_Work task:_ All lines in the material containing the word "personnes" need to be copied.

_Records supplied:_
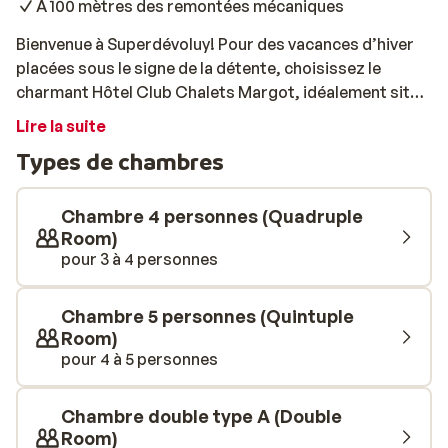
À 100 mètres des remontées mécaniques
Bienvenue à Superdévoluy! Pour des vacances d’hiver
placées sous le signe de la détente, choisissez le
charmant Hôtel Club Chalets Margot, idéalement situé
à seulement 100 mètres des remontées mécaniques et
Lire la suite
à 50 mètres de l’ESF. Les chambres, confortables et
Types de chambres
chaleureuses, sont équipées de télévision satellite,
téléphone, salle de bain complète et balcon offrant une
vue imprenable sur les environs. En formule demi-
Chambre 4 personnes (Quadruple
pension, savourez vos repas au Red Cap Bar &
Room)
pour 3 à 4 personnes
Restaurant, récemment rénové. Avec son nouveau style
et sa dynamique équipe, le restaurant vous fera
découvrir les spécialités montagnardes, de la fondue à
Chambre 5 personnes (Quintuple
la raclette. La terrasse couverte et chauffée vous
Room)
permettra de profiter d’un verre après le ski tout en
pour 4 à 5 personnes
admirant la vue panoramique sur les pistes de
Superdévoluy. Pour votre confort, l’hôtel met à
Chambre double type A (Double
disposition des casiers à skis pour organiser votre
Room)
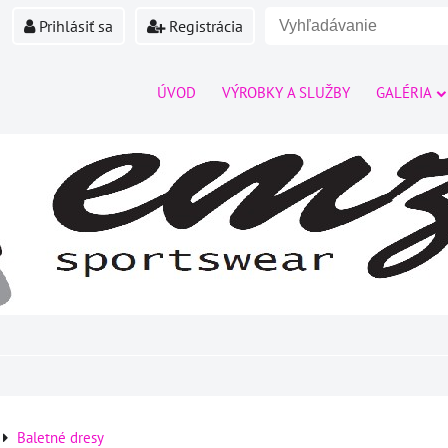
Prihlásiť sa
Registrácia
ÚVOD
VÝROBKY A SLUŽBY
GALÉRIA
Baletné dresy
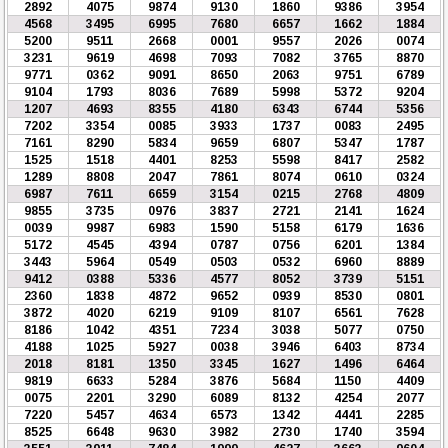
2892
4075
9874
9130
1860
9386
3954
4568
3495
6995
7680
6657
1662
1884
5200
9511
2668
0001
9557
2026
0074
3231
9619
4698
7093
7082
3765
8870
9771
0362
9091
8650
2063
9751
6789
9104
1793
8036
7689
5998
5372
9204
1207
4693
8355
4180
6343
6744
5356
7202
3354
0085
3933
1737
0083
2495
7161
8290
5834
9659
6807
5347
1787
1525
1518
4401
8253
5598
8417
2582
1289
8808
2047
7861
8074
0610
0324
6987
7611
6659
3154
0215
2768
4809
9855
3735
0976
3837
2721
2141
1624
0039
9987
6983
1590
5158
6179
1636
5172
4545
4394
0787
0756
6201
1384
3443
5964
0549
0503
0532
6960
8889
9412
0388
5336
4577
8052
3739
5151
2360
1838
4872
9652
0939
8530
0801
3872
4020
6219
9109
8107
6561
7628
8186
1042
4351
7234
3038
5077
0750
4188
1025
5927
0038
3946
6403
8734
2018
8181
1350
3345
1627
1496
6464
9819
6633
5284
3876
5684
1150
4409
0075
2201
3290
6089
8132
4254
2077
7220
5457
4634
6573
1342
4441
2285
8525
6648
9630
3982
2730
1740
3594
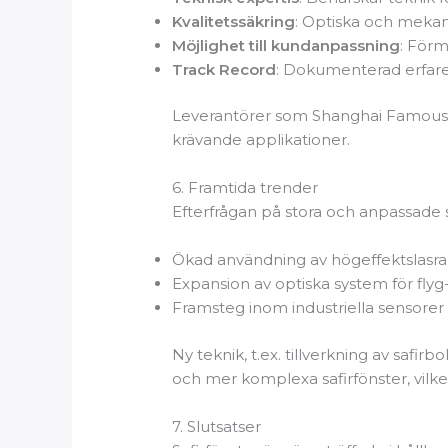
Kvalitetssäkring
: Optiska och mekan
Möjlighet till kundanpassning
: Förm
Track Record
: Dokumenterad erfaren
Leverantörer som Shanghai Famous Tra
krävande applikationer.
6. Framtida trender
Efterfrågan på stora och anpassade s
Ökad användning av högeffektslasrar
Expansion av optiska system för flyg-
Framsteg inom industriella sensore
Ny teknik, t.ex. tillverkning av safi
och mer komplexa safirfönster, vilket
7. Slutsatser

---

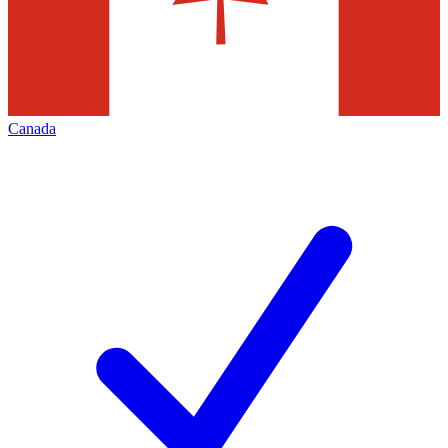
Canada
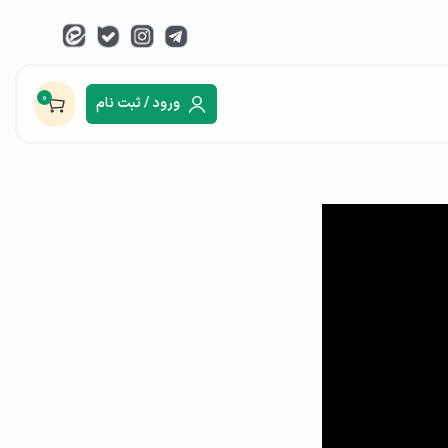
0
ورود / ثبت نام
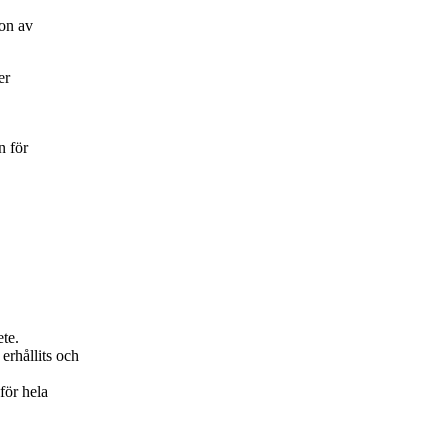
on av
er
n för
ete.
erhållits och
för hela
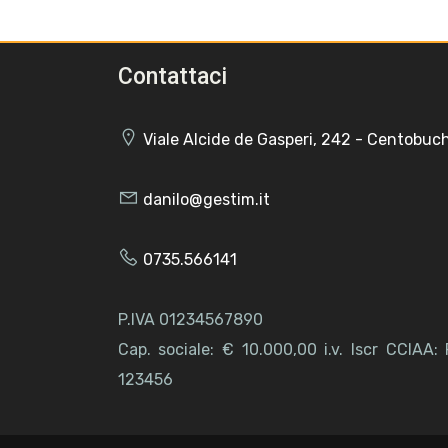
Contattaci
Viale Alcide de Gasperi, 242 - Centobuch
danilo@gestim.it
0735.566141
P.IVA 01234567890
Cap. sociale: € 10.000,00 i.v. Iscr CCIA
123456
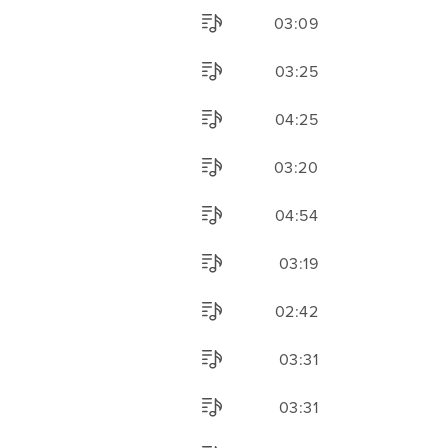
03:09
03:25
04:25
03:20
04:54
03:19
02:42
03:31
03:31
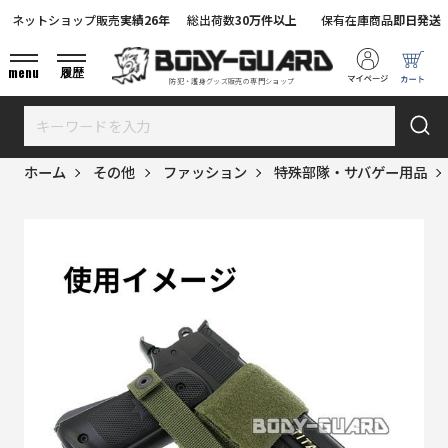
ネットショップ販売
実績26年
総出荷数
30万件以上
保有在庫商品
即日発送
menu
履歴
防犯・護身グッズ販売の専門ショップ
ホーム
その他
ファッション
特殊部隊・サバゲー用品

_Reply:_
Chambre 4 personnes (Quadruple
pour 3 à 4 personnes
Chambre 5 personnes (Quintuple
pour 4 à 5 personnes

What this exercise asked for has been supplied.